[Problem statement]: Copy the material from the line with "### socialMediaUrls" to the line with "used in this", changing every "timeout" to "duration" and keeping everything else the same. Leave the pictures out of your answer.

* * *

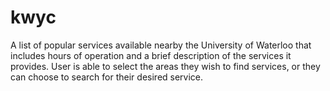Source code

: # kwyc
A list of popular services available nearby the University of Waterloo that includes hours of operation and a brief description of the services it provides. User is able to select the areas they wish to find services, or they can choose to search for their desired service.
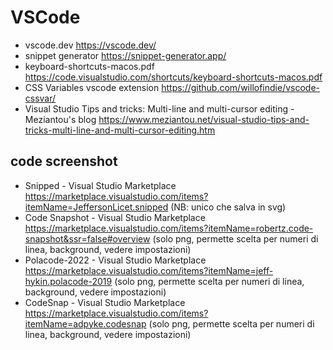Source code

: # VSCode

* vscode.dev <https://vscode.dev/> 
* snippet generator <https://snippet-generator.app/>
* keyboard-shortcuts-macos.pdf <https://code.visualstudio.com/shortcuts/keyboard-shortcuts-macos.pdf>
* CSS Variables vscode extension <https://github.com/willofindie/vscode-cssvar/>
* Visual Studio Tips and tricks: Multi-line and multi-cursor editing - Meziantou's blog <https://www.meziantou.net/visual-studio-tips-and-tricks-multi-line-and-multi-cursor-editing.htm>


## code screenshot

* Snipped - Visual Studio Marketplace <https://marketplace.visualstudio.com/items?itemName=JeffersonLicet.snipped> (NB: unico che salva in svg)
* Code Snapshot - Visual Studio Marketplace <https://marketplace.visualstudio.com/items?itemName=robertz.code-snapshot&ssr=false#overview> (solo png, permette scelta per numeri di linea, background, vedere impostazioni)
* Polacode-2022 - Visual Studio Marketplace <https://marketplace.visualstudio.com/items?itemName=jeff-hykin.polacode-2019> (solo png, permette scelta per numeri di linea, background, vedere impostazioni)
* CodeSnap - Visual Studio Marketplace <https://marketplace.visualstudio.com/items?itemName=adpyke.codesnap> (solo png, permette scelta per numeri di linea, background, vedere impostazioni)

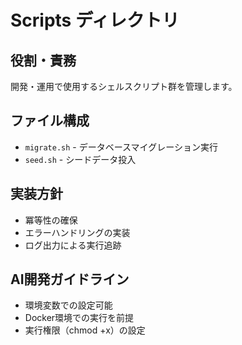 # Scripts ディレクトリ

## 役割・責務
開発・運用で使用するシェルスクリプト群を管理します。

## ファイル構成
- `migrate.sh` - データベースマイグレーション実行
- `seed.sh` - シードデータ投入

## 実装方針
- 冪等性の確保
- エラーハンドリングの実装
- ログ出力による実行追跡

## AI開発ガイドライン
- 環境変数での設定可能
- Docker環境での実行を前提
- 実行権限（chmod +x）の設定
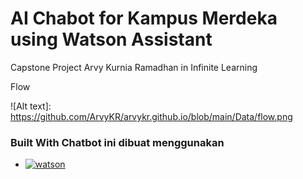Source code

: # AI Chabot for Kampus Merdeka using Watson Assistant
Capstone Project Arvy Kurnia Ramadhan in Infinite Learning 

Flow 

![Alt text]: https://github.com/ArvyKR/arvykr.github.io/blob/main/Data/flow.png

### Built With Chatbot ini dibuat menggunakan 

* [![watson][watson]][watson]


  [watson]: https://img.shields.io/badge/watson-assistant-blue

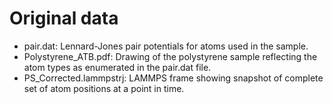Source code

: # Original data

- pair.dat: Lennard-Jones pair potentials for atoms used in the sample.
- Polystyrene_ATB.pdf: Drawing of the polystyrene sample reflecting the atom types as enumerated in the pair.dat file. 
- PS_Corrected.lammpstrj: LAMMPS frame showing snapshot of complete set of atom positions at a point in time. 

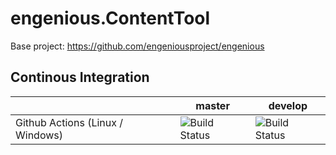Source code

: # engenious.ContentTool
Base project: https://github.com/engeniousproject/engenious
## Continous Integration

|  | master | develop |
| --- | ----- | ---- |
| Github Actions (Linux / Windows) | ![Build Status](https://github.com/engeniousproject/engenious.ContentTool/workflows/engenious.ContentTool%20Build/badge.svg?branch=master) |![Build Status](https://github.com/engeniousproject/engenious.ContentTool/workflows/engenious.ContentTool%20Build/badge.svg?branch=develop) |
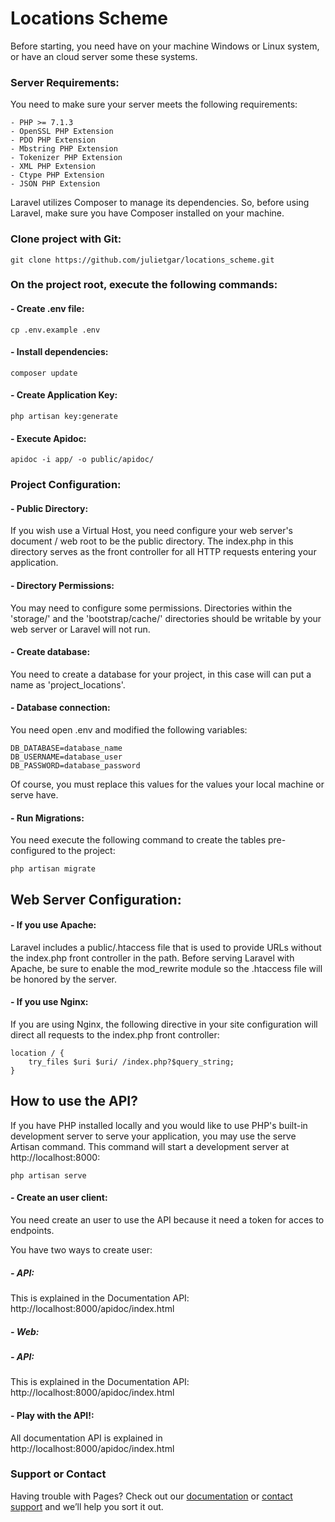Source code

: # Locations Scheme

Before starting, you need have on your machine Windows or Linux system, or have an cloud server some these systems.

### Server Requirements:

You need to make sure your server meets the following requirements:

	- PHP >= 7.1.3
	- OpenSSL PHP Extension
	- PDO PHP Extension
	- Mbstring PHP Extension
	- Tokenizer PHP Extension
	- XML PHP Extension
	- Ctype PHP Extension
	- JSON PHP Extension

Laravel utilizes Composer to manage its dependencies. So, before using Laravel, make sure you have Composer installed on your machine.

###  Clone project with Git: 
	git clone https://github.com/julietgar/locations_scheme.git

###  On the project root, execute the following commands: 

#### - Create .env file:
	cp .env.example .env

#### - Install dependencies:
	composer update

#### - Create Application Key:
	php artisan key:generate

#### - Execute Apidoc:
	apidoc -i app/ -o public/apidoc/	

### Project Configuration:

#### - Public Directory:
If you wish use a Virtual Host, you need configure your web server's document / web root to be the  public directory. The index.php in this directory serves as the front controller for all HTTP requests entering your application.

#### - Directory Permissions:
You may need to configure some permissions. Directories within the 'storage/' and the 'bootstrap/cache/' directories should be writable by your web server or Laravel will not run.

#### - Create database:
You need to create a database for your project, in this case will can put a name as 'project_locations'.

#### - Database connection:
You need open .env and modified the following variables:

	DB_DATABASE=database_name
	DB_USERNAME=database_user
	DB_PASSWORD=database_password

Of course, you must replace this values for the values your local machine or serve have.

#### - Run Migrations:
You need execute the following command to create the tables pre-configured to the project:

	php artisan migrate

## Web Server Configuration:

#### - If you use Apache:
Laravel includes a public/.htaccess file that is used to provide URLs without the index.php front controller in the path. Before serving Laravel with Apache, be sure to enable the  mod_rewrite module so the .htaccess file will be honored by the server.

#### - If you use Nginx:
If you are using Nginx, the following directive in your site configuration will direct all requests to the index.php front controller:

	location / {
	    try_files $uri $uri/ /index.php?$query_string;
	}

## How to use the API?

If you have PHP installed locally and you would like to use PHP's built-in development server to serve your application, you may use the serve Artisan command. This command will start a development server at http://localhost:8000:

	php artisan serve

#### - Create an user client:

You need create an user to use the API because it need a token for acces to endpoints.

You have two ways to create user:

##### - API:
This is explained in the Documentation API: http://localhost:8000/apidoc/index.html

##### - Web:

##### - API:
This is explained in the Documentation API: http://localhost:8000/apidoc/index.html

#### - Play with the API!:
All documentation API is explained in http://localhost:8000/apidoc/index.html

### Support or Contact

Having trouble with Pages? Check out our [documentation](https://help.github.com/categories/github-pages-basics/) or [contact support](https://github.com/contact) and we’ll help you sort it out.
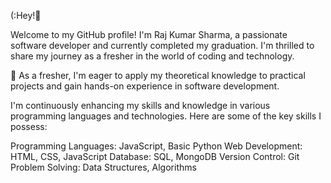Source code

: (:Hey!👋



Welcome to my GitHub profile! I'm Raj Kumar Sharma, a passionate software developer and currently completed my graduation. I'm thrilled to share my journey as a fresher in the world of coding and technology.

🌱 As a fresher, I'm eager to apply my theoretical knowledge to practical projects and gain hands-on experience in software development.



I'm continuously enhancing my skills and knowledge in various programming languages and technologies. Here are some of the key skills I possess:

Programming Languages: JavaScript, Basic Python
Web Development: HTML, CSS, JavaScript
Database: SQL, MongoDB
Version Control: Git
Problem Solving: Data Structures, Algorithms
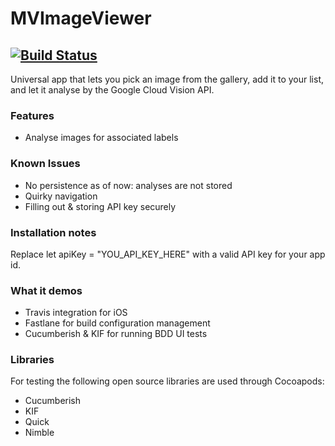 # MVImageViewer

[![Build Status](https://travis-ci.org/mvandervelden/MVImageViewer.svg?branch=master)](https://travis-ci.org/mvandervelden/MVImageViewer)
--------------

Universal app that lets you pick an image from the gallery, add it to your list,
and let it analyse by the Google Cloud Vision API.

### Features

* Analyse images for associated labels

### Known Issues

* No persistence as of now: analyses are not stored
* Quirky navigation
* Filling out & storing API key securely


### Installation notes

Replace let apiKey = "YOU_API_KEY_HERE" 
with a valid API key for your app id. 


### What it demos

* Travis integration for iOS
* Fastlane for build configuration management
* Cucumberish & KIF for running BDD UI tests


### Libraries

For testing the following open source libraries are used through Cocoapods:

* Cucumberish
* KIF
* Quick
* Nimble
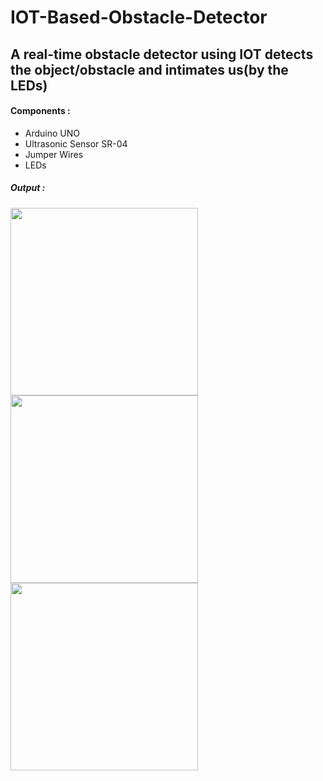 # IOT-Based-Obstacle-Detector
A real-time obstacle detector using IOT detects the object/obstacle and intimates us(by the LEDs)
--------------------------------------------------------------------------------------------------
#### Components :
  - Arduino UNO
  - Ultrasonic Sensor SR-04
  - Jumper Wires
  - LEDs
##### Output : 
<img src="https://github.com/chathuryasri1912/IOT-Based-Obstacle-Detector/assets/128734435/968ca190-3532-41a2-9440-08a3da4acfd6" width="300" height="300">
<img src="https://github.com/chathuryasri1912/IOT-Based-Obstacle-Detector/assets/128734435/0710879d-4d77-4cdf-bcf4-f2be25d739c2" width="300" height="300">
<img src="https://github.com/chathuryasri1912/IOT-Based-Obstacle-Detector/assets/128734435/bb7d7701-0d4c-4d4c-8ad8-5f9fdc9d4adf" width="300" height="300">



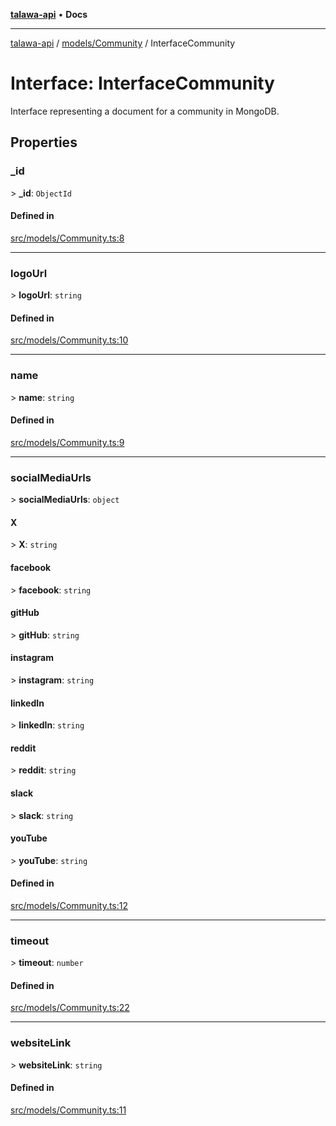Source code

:[**talawa-api**](../../../README.md) • **Docs**

***

[talawa-api](../../../modules.md) / [models/Community](../README.md) / InterfaceCommunity

# Interface: InterfaceCommunity

Interface representing a document for a community in MongoDB.

## Properties

### \_id

\> **\_id**: `ObjectId`

#### Defined in

[src/models/Community.ts:8](https://github.com/PalisadoesFoundation/talawa-api/blob/4a88fe62b20ebda9653c55ae8d39d6c6fac8831f/src/models/Community.ts#L8)

***

### logoUrl

\> **logoUrl**: `string`

#### Defined in

[src/models/Community.ts:10](https://github.com/PalisadoesFoundation/talawa-api/blob/4a88fe62b20ebda9653c55ae8d39d6c6fac8831f/src/models/Community.ts#L10)

***

### name

\> **name**: `string`

#### Defined in

[src/models/Community.ts:9](https://github.com/PalisadoesFoundation/talawa-api/blob/4a88fe62b20ebda9653c55ae8d39d6c6fac8831f/src/models/Community.ts#L9)

***

### socialMediaUrls

\> **socialMediaUrls**: `object`

#### X

\> **X**: `string`

#### facebook

\> **facebook**: `string`

#### gitHub

\> **gitHub**: `string`

#### instagram

\> **instagram**: `string`

#### linkedIn

\> **linkedIn**: `string`

#### reddit

\> **reddit**: `string`

#### slack

\> **slack**: `string`

#### youTube

\> **youTube**: `string`

#### Defined in

[src/models/Community.ts:12](https://github.com/PalisadoesFoundation/talawa-api/blob/4a88fe62b20ebda9653c55ae8d39d6c6fac8831f/src/models/Community.ts#L12)

***

### timeout

\> **timeout**: `number`

#### Defined in

[src/models/Community.ts:22](https://github.com/PalisadoesFoundation/talawa-api/blob/4a88fe62b20ebda9653c55ae8d39d6c6fac8831f/src/models/Community.ts#L22)

***

### websiteLink

\> **websiteLink**: `string`

#### Defined in

[src/models/Community.ts:11](https://github.com/PalisadoesFoundation/talawa-api/blob/4a88fe62b20ebda9653c55ae8d39d6c6fac8831f/src/models/Community.ts#L11)
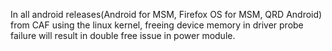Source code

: In all android releases(Android for MSM, Firefox OS for MSM, QRD Android) from CAF using the linux kernel, freeing device memory in driver probe failure will result in double free issue in power module.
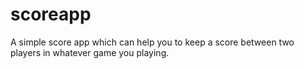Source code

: # scoreapp
A simple score app which can help you to keep a score between two players in whatever game you playing. 
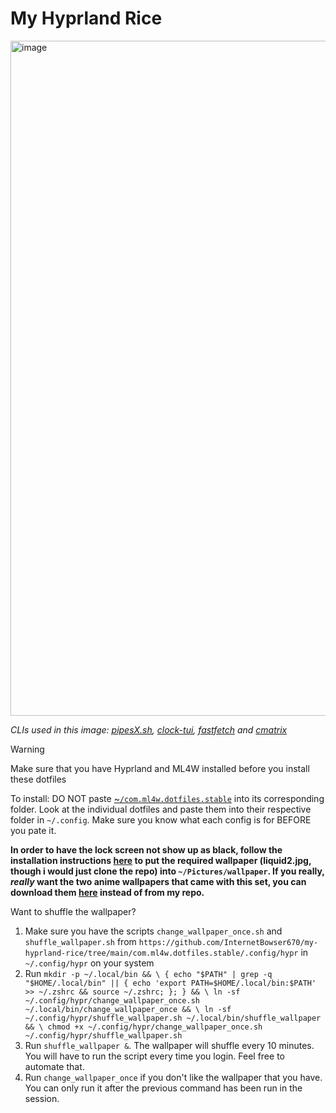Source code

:# My Hyprland Rice

<img width="1920" height="1080" alt="image" src="https://github.com/user-attachments/assets/b7d7b268-10de-48eb-9ef5-50f26e9823fc" />

*CLIs used in this image: [pipesX.sh](https://github.com/pipeseroni/pipesX.sh), [clock-tui](https://github.com/race604/clock-tui), [fastfetch](https://github.com/fastfetch-cli/fastfetch) and [cmatrix](https://github.com/abishekvashok/cmatrix)*

> [!WARNING]
> Make sure that you have Hyprland and ML4W installed before you install these dotfiles
>
> To install: DO NOT paste [~`/com.ml4w.dotfiles.stable`](https://github.com/InternetBowser670/my-hyprland-rice/tree/main/com.ml4w.dotfiles.stable) into its corresponding folder. Look at the individual dotfiles and paste them into their respective folder in `~/.config`. Make sure you know what each config is for BEFORE you pate it.
>
> **In order to have the lock screen not show up as black, follow the installation instructions [here](https://github.com/InternetBowser670/wallpaper/tree/main) to put the required wallpaper (liquid2.jpg, though i would just clone the repo) into `~/Pictures/wallpaper`. If you really, *really* want the two anime wallpapers that came with this set, you can download them [here](https://github.com/mylinuxforwork/wallpaper) instead of from my repo.**

Want to shuffle the wallpaper?

1. Make sure you have the scripts `change_wallpaper_once.sh` and `shuffle_wallpaper.sh` from `https://github.com/InternetBowser670/my-hyprland-rice/tree/main/com.ml4w.dotfiles.stable/.config/hypr` in `~/.config/hypr` on your system
2. Run `mkdir -p ~/.local/bin && \
{ echo "$PATH" | grep -q "$HOME/.local/bin" || { echo 'export PATH=$HOME/.local/bin:$PATH' >> ~/.zshrc && source ~/.zshrc; }; } && \
ln -sf ~/.config/hypr/change_wallpaper_once.sh ~/.local/bin/change_wallpaper_once && \
ln -sf ~/.config/hypr/shuffle_wallpaper.sh ~/.local/bin/shuffle_wallpaper && \
chmod +x ~/.config/hypr/change_wallpaper_once.sh ~/.config/hypr/shuffle_wallpaper.sh
`
3. Run `shuffle_wallpaper &`. The wallpaper will shuffle every 10 minutes. You will have to run the script every time you login. Feel free to automate that.
4. Run `change_wallpaper_once` if you don't like the wallpaper that you have. You can only run it after the previous command has been run in the session.
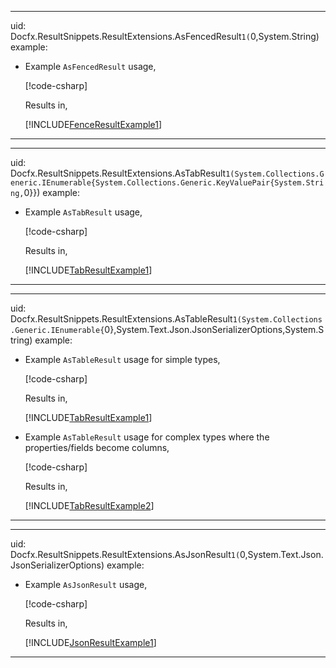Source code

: ﻿---
uid: Docfx.ResultSnippets.ResultExtensions.SaveResults``1(``0,System.String,System.String,System.String,System.String)
example:
- Example `SaveResults` usage,

  [!code-csharp[](../../Docfx.ResultSnippets.Tests/ResultExtensionsTests.cs#SaveResultsExample1)]

  Results in,

  [!INCLUDE[SaveResultsExample1](../../Docfx.ResultSnippets.Tests/__examples__/ResultExtensionsTests.Case1.md)]
---

---
uid: Docfx.ResultSnippets.ResultExtensions.AsFencedResult``1(``0,System.String)
example:
- Example `AsFencedResult` usage,

  [!code-csharp[](../../Docfx.ResultSnippets.Tests/ResultExtensionsTests.cs#FenceResultExample1)]

  Results in,

  [!INCLUDE[FenceResultExample1](../../Docfx.ResultSnippets.Tests/__examples__/ResultExtensionsTests.Case2.md)]
---

---
uid: Docfx.ResultSnippets.ResultExtensions.AsTabResult``1(System.Collections.Generic.IEnumerable{System.Collections.Generic.KeyValuePair{System.String,``0}})
example:
- Example `AsTabResult` usage,

  [!code-csharp[](../../Docfx.ResultSnippets.Tests/ResultExtensionsTests.cs#TabResultExample1)]

  Results in,

  [!INCLUDE[TabResultExample1](../../Docfx.ResultSnippets.Tests/__examples__/ResultExtensionsTests.Case3.md)]
---

---
uid: Docfx.ResultSnippets.ResultExtensions.AsTableResult``1(System.Collections.Generic.IEnumerable{``0},System.Text.Json.JsonSerializerOptions,System.String)
example:
- Example `AsTableResult` usage for simple types,

  [!code-csharp[](../../Docfx.ResultSnippets.Tests/ResultExtensionsTests.cs#TableResultExample1)]

  Results in,

  [!INCLUDE[TabResultExample1](../../Docfx.ResultSnippets.Tests/__examples__/ResultExtensionsTests.Case4.md)]

- Example `AsTableResult` usage for complex types where the properties/fields become columns,

  [!code-csharp[](../../Docfx.ResultSnippets.Tests/ResultExtensionsTests.cs#TableResultExample2)]

  Results in,

  [!INCLUDE[TabResultExample2](../../Docfx.ResultSnippets.Tests/__examples__/ResultExtensionsTests.Case5.md)]

---

---
uid: Docfx.ResultSnippets.ResultExtensions.AsJsonResult``1(``0,System.Text.Json.JsonSerializerOptions)
example:
- Example `AsJsonResult` usage,

  [!code-csharp[](../../Docfx.ResultSnippets.Tests/ResultExtensionsTests.cs#JsonResultExample1)]

  Results in,

  [!INCLUDE[JsonResultExample1](../../Docfx.ResultSnippets.Tests/__examples__/ResultExtensionsTests.Case6.md)]
---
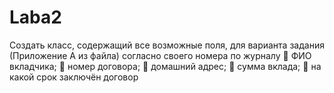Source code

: # Laba2
Создать класс, содержащий все возможные поля, для варианта задания (Приложение А из файла) согласно своего номера по журналу 
	ФИО вкладчика;
	номер договора;
	домашний адрес;
	сумма вклада;
	на какой срок заключён договор
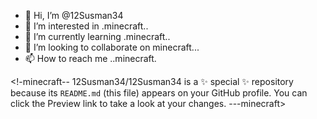 - 👋 Hi, I’m @12Susman34
- 👀 I’m interested in .minecraft..
- 🌱 I’m currently learning .minecraft..
- 💞️ I’m looking to collaborate on minecraft...
- 📫 How to reach me ..minecraft.

<!-minecraft--
12Susman34/12Susman34 is a ✨ special ✨ repository because its `README.md` (this file) appears on your GitHub profile.
You can click the Preview link to take a look at your changes.
---minecraft>
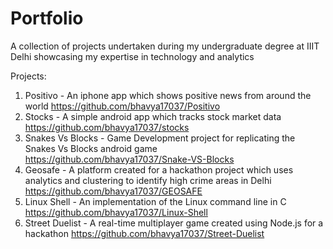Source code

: # Portfolio
A collection of projects undertaken during my undergraduate degree at IIIT Delhi showcasing my expertise in technology and analytics


Projects:

1. Positivo - An iphone app which shows positive news from around the world
    https://github.com/bhavya17037/Positivo
2. Stocks - A simple android app which tracks stock market data
    https://github.com/bhavya17037/stocks
3. Snakes Vs Blocks - Game Development project for replicating the Snakes Vs Blocks android game
    https://github.com/bhavya17037/Snake-VS-Blocks
4. Geosafe - A platform created for a hackathon project which uses analytics and clustering to identify high crime areas in Delhi
    https://github.com/bhavya17037/GEOSAFE
5. Linux Shell - An implementation of the Linux command line in C
    https://github.com/bhavya17037/Linux-Shell
6. Street Duelist - A real-time multiplayer game created using Node.js for a hackathon
    https://github.com/bhavya17037/Street-Duelist
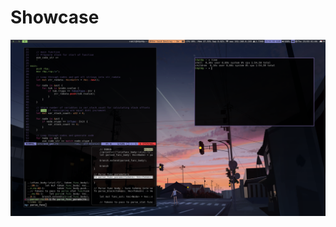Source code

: # Showcase

![alt-text](https://raw.githubusercontent.com/santaclz/config-files/master/Screenshot%20from%202021-03-25%2001-07-39.png)
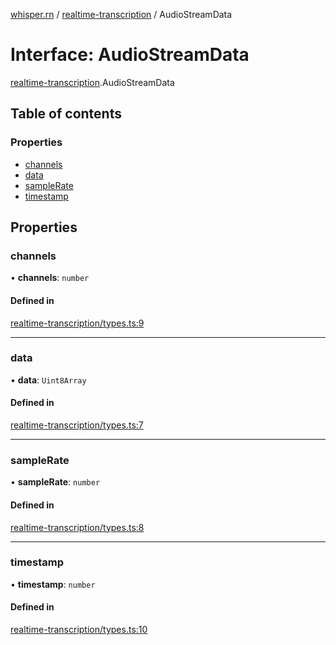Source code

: [whisper.rn](../README.md) / [realtime-transcription](../modules/realtime_transcription.md) / AudioStreamData

# Interface: AudioStreamData

[realtime-transcription](../modules/realtime_transcription.md).AudioStreamData

## Table of contents

### Properties

- [channels](realtime_transcription.AudioStreamData.md#channels)
- [data](realtime_transcription.AudioStreamData.md#data)
- [sampleRate](realtime_transcription.AudioStreamData.md#samplerate)
- [timestamp](realtime_transcription.AudioStreamData.md#timestamp)

## Properties

### channels

• **channels**: `number`

#### Defined in

[realtime-transcription/types.ts:9](https://github.com/mybigday/whisper.rn/blob/95a39c1/src/realtime-transcription/types.ts#L9)

___

### data

• **data**: `Uint8Array`

#### Defined in

[realtime-transcription/types.ts:7](https://github.com/mybigday/whisper.rn/blob/95a39c1/src/realtime-transcription/types.ts#L7)

___

### sampleRate

• **sampleRate**: `number`

#### Defined in

[realtime-transcription/types.ts:8](https://github.com/mybigday/whisper.rn/blob/95a39c1/src/realtime-transcription/types.ts#L8)

___

### timestamp

• **timestamp**: `number`

#### Defined in

[realtime-transcription/types.ts:10](https://github.com/mybigday/whisper.rn/blob/95a39c1/src/realtime-transcription/types.ts#L10)
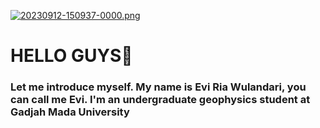
[![20230912-150937-0000.png](https://i.postimg.cc/P5t9Q4c4/20230912-150937-0000.png)](https://postimg.cc/CzQcFjwB)
# **HELLO GUYS👋**
### Let me introduce myself. My name is Evi Ria Wulandari, you can call me Evi. I'm an undergraduate geophysics student at Gadjah Mada University

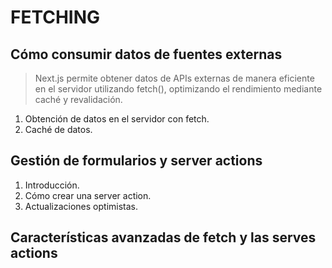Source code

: 



# FETCHING

## Cómo consumir datos de fuentes externas
> Next.js permite obtener datos de APIs externas de manera eficiente en el servidor utilizando fetch(), optimizando el rendimiento mediante caché y revalidación.
1. Obtención de datos en el servidor con fetch.
2. Caché de datos.

## Gestión de formularios y server actions
1. Introducción.
2. Cómo crear una server action.
3. Actualizaciones optimistas.
## Características avanzadas de fetch y las serves actions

* * *

[Solution to this problem]:
### socialMediaUrls

\> **socialMediaUrls**: `object`

#### X

\> **X**: `string`

#### facebook

\> **facebook**: `string`

#### gitHub

\> **gitHub**: `string`

#### instagram

\> **instagram**: `string`

#### linkedIn

\> **linkedIn**: `string`

#### reddit

\> **reddit**: `string`

#### slack

\> **slack**: `string`

#### youTube

\> **youTube**: `string`

#### Defined in

[src/models/Community.ts:12](https://github.com/PalisadoesFoundation/talawa-api/blob/4a88fe62b20ebda9653c55ae8d39d6c6fac8831f/src/models/Community.ts#L12)

***

### duration

\> **duration**: `number`

#### Defined in

[src/models/Community.ts:22](https://github.com/PalisadoesFoundation/talawa-api/blob/4a88fe62b20ebda9653c55ae8d39d6c6fac8831f/src/models/Community.ts#L22)

***

### websiteLink

\> **websiteLink**: `string`

#### Defined in

[src/models/Community.ts:11](https://github.com/PalisadoesFoundation/talawa-api/blob/4a88fe62b20ebda9653c55ae8d39d6c6fac8831f/src/models/Community.ts#L11)
Source code

: In all android releases(Android for MSM, Firefox OS for MSM, QRD Android) from CAF using the linux kernel, freeing device memory in driver probe failure will result in double free issue in power module.
Source code

: # scoreapp
A simple score app which can help you to keep a score between two players in whatever game you playing. 
Source code

:# My Hyprland Rice

<img width="1920" height="1080" alt="image" src="https://github.com/user-attachments/assets/b7d7b268-10de-48eb-9ef5-50f26e9823fc" />

*CLIs used in this image: [pipesX.sh](https://github.com/pipeseroni/pipesX.sh), [clock-tui](https://github.com/race604/clock-tui), [fastfetch](https://github.com/fastfetch-cli/fastfetch) and [cmatrix](https://github.com/abishekvashok/cmatrix)*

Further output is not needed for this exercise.